17yo Mollymook shark bite victim reportedly stabbed shark with spear to scare it off. http://t.co/jBXn8xJnUt #9News pic.twitter.com/O3y7NMtCP2
— Nine News Sydney (@9NewsSyd) January 16, 2015
Authorities closed the nearest section of beach after the attack, though the 2015 Stramit NSW Country Surf Life Saving Championships were also being held at Mollymook at the time, according to 9 News. Despite the nearby attack, authorities asserted there was no need to cancel the event.
Though not normally dangerous to humans, wobbegong sharks are capable of delivering a quick and powerful attack, as the Inquisitr has previously reported. Police are investigating whether or not the shark was provoked before it struck out at Smith.
Spotted wobbegong http://t.co/sg3Rdrjar9 pic.twitter.com/zlVHnKH9Ov
— Amazing Animals (@endangeredbot) January 15, 2015
Aside from the wobbegong, other sharks have been sighted in the area around Mollymook recently. Sisinni related that he had spotted a bronze whaler shark, roughly the same size as the one that attacked his friend, while witness Mark Brayne had a closer run-in with an unknown shark last week.
“I didn’t think anything of it at the time, but then I speared a fish and came back up and was in the process of loading my gun again and I felt something pull quite hard on my buoy line and I looked back in the water and I could just see this big splash, crazy splashing around,” he recalled. “Then my gun and my buoy line just got ripped out of my hands and I watched them disappear.”
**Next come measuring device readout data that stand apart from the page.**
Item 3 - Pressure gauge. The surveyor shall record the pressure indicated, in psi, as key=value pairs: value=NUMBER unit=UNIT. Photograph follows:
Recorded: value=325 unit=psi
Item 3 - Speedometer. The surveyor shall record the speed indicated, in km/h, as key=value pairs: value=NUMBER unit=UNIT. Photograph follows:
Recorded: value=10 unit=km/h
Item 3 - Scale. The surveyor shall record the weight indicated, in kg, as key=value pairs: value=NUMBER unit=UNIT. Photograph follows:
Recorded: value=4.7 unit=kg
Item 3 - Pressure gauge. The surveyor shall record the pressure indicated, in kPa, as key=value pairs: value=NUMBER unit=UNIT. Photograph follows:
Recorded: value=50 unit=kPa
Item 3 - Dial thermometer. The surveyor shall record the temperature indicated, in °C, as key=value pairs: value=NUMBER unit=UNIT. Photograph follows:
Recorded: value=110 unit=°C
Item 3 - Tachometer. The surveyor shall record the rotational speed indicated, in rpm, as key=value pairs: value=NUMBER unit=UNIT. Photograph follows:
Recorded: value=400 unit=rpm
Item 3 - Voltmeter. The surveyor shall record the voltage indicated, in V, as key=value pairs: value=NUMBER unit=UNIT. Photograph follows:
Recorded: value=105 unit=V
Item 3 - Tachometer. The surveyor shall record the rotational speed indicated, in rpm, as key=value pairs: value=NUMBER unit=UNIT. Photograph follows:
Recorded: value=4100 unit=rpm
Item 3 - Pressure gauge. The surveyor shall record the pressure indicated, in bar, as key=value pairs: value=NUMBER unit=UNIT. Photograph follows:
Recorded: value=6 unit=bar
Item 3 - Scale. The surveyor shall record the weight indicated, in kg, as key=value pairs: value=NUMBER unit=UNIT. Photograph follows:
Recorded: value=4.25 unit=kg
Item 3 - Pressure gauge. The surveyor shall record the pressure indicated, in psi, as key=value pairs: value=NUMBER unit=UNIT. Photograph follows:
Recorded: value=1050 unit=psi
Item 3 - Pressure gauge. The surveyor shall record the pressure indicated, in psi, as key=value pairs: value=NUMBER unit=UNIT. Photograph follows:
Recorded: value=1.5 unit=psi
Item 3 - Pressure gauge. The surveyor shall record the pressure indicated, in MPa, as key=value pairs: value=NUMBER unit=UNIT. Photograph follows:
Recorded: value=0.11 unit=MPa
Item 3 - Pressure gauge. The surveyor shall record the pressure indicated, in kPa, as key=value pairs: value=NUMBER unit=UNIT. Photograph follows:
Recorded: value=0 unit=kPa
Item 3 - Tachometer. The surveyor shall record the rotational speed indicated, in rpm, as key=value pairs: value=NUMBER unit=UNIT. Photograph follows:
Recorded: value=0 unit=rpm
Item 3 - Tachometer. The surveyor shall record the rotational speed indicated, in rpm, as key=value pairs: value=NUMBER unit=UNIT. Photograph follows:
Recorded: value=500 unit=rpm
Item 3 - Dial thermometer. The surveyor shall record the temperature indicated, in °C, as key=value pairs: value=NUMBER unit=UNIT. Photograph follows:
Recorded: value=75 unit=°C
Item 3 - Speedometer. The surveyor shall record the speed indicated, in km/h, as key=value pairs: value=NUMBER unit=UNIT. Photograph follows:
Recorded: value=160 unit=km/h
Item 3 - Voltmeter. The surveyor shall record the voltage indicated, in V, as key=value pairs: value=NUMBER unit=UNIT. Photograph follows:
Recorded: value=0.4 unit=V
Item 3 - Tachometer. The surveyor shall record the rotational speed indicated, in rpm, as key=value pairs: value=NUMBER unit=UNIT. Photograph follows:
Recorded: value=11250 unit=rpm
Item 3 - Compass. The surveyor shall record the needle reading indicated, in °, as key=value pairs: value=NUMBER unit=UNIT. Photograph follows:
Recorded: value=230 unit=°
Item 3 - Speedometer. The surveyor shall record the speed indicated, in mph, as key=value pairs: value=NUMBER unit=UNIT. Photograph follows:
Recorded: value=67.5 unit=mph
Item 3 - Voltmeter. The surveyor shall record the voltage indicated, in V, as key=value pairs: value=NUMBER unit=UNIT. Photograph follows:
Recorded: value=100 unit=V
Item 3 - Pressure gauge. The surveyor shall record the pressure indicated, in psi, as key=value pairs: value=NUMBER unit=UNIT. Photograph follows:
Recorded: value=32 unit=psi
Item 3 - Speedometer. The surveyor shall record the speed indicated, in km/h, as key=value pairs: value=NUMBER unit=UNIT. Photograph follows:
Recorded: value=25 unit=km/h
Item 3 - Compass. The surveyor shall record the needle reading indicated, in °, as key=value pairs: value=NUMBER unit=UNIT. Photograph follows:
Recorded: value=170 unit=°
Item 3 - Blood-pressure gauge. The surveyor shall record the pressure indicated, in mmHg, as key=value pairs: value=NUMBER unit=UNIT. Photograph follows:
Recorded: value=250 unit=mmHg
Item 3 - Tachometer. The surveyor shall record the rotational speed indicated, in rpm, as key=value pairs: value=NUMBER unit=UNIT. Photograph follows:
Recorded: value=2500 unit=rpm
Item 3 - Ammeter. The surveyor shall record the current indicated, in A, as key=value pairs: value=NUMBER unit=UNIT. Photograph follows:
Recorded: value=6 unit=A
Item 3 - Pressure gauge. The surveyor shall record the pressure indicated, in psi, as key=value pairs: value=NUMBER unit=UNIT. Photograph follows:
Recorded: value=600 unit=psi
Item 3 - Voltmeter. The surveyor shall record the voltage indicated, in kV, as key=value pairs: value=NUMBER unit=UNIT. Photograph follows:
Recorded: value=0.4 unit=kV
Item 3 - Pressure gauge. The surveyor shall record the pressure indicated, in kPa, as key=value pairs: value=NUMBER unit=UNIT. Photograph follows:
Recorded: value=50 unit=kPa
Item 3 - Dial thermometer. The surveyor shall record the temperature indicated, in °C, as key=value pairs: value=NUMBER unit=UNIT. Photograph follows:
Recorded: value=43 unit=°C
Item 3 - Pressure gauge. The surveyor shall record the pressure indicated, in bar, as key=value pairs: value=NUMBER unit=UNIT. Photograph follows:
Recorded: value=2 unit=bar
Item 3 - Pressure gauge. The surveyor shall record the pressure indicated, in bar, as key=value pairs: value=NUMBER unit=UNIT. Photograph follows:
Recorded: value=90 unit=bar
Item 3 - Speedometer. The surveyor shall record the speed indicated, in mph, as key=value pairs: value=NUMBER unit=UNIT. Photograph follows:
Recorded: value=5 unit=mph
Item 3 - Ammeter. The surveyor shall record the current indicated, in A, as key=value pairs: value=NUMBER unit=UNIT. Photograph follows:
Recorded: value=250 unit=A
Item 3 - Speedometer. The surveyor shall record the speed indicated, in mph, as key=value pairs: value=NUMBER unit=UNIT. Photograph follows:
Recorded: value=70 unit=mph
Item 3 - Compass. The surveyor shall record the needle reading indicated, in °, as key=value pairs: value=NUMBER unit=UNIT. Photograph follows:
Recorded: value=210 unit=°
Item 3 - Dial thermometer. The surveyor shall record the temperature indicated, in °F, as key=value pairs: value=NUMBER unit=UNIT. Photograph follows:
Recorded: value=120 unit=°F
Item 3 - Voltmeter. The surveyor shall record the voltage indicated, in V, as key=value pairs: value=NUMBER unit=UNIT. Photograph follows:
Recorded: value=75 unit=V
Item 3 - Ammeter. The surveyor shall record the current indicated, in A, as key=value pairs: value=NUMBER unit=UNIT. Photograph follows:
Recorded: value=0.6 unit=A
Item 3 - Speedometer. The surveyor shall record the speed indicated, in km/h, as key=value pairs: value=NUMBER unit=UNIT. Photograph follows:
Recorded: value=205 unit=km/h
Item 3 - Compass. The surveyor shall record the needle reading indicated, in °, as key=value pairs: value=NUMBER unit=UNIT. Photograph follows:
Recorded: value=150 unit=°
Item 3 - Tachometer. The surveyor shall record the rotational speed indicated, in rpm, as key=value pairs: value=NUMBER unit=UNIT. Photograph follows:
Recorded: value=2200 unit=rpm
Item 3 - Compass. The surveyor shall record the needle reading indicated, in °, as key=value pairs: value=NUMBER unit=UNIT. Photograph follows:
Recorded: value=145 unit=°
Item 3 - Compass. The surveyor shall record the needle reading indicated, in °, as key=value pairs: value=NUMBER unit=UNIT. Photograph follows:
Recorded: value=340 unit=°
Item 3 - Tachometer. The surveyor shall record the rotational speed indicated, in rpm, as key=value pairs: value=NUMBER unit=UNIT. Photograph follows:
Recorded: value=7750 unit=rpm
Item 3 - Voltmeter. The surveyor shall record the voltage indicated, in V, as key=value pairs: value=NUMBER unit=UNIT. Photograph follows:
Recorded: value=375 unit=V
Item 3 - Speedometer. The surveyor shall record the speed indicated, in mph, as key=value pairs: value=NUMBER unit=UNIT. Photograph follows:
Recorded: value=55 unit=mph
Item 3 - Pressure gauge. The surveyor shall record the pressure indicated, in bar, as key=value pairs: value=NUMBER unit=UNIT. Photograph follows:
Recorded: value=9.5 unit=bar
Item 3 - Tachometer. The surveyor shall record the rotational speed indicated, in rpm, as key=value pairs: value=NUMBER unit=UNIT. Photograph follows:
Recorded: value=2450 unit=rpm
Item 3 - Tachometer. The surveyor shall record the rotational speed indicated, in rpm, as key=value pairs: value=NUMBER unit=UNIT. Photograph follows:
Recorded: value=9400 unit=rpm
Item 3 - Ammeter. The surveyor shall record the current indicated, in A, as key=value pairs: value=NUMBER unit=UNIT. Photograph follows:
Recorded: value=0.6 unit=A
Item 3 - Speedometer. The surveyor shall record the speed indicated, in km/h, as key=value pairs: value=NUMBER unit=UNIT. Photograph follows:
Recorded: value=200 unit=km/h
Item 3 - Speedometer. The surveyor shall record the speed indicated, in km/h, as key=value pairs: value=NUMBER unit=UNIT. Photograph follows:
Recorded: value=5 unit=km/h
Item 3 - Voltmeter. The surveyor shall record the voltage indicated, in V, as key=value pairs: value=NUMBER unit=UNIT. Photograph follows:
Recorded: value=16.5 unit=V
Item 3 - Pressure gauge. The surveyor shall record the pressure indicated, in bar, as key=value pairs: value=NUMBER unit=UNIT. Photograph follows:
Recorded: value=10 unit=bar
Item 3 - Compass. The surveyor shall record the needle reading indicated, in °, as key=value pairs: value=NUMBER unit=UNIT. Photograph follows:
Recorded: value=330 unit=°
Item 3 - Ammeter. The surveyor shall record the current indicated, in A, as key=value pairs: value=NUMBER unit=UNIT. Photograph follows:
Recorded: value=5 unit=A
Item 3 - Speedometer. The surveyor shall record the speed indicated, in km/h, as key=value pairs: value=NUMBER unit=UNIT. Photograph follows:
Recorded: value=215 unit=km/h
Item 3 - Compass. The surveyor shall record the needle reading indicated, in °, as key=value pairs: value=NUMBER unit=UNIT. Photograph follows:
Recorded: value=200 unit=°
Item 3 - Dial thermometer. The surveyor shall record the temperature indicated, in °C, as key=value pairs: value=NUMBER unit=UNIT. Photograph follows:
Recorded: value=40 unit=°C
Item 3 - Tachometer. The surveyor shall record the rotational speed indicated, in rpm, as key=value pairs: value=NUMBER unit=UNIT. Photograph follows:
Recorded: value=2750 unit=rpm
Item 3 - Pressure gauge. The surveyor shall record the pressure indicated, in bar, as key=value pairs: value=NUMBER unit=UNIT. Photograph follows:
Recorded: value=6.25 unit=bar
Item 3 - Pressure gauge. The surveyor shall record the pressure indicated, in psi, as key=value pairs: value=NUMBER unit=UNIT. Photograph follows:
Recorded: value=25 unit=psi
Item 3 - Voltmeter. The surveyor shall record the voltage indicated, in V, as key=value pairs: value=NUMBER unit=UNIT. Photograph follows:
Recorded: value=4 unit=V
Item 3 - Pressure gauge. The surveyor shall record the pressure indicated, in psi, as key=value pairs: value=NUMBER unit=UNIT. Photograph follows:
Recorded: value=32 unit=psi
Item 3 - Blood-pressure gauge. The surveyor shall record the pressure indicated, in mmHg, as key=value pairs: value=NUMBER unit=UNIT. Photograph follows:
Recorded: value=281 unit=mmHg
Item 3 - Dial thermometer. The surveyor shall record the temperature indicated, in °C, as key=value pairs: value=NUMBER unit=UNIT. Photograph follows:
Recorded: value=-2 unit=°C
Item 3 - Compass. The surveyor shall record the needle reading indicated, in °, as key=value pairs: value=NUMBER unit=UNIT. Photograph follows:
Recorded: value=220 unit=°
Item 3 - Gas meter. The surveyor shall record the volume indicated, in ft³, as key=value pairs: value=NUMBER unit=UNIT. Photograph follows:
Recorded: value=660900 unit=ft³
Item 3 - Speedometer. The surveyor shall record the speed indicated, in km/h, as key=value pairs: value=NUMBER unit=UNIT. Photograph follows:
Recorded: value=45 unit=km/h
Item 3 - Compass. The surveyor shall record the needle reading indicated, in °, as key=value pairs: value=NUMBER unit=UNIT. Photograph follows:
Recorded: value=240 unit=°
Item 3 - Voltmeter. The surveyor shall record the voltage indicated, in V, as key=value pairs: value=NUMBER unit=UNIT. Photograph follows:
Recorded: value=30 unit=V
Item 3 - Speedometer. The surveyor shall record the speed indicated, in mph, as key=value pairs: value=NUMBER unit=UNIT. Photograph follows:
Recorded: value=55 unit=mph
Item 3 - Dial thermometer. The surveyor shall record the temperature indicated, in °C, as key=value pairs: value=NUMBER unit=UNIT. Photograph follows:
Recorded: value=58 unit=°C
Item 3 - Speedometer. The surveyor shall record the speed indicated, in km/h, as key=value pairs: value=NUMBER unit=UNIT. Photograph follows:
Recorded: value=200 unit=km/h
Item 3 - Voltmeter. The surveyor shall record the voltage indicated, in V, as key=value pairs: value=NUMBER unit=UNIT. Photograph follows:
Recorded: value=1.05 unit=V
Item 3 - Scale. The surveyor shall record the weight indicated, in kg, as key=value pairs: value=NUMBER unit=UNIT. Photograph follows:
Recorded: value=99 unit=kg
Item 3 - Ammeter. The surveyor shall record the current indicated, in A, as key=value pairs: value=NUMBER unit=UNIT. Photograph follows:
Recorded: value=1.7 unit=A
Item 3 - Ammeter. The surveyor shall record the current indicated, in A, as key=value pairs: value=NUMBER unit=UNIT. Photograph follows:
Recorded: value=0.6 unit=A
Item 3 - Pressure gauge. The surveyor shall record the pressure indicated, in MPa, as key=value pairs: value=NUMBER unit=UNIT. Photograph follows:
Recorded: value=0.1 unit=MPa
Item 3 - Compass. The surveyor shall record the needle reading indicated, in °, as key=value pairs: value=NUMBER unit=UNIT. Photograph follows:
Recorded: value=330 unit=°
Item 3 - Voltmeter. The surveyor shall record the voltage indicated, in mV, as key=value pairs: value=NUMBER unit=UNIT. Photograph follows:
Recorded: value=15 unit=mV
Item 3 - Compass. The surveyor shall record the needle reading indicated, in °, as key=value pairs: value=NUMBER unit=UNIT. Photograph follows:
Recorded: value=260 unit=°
Dolphin-eating sharks close Aussie beaches for 7th day http://t.co/M01HOhrdis pic.twitter.com/lX0vVmGftM
— Mashable (@mashable) January 16, 2015
The incident comes amid a week when other New South Wales beaches have been closed due to the presence of large sharks, and just a day after footage emerged of an unidentified shark, thought to be a tiger, attacking and killing a dolphin off Newcastle’s Burwood beach.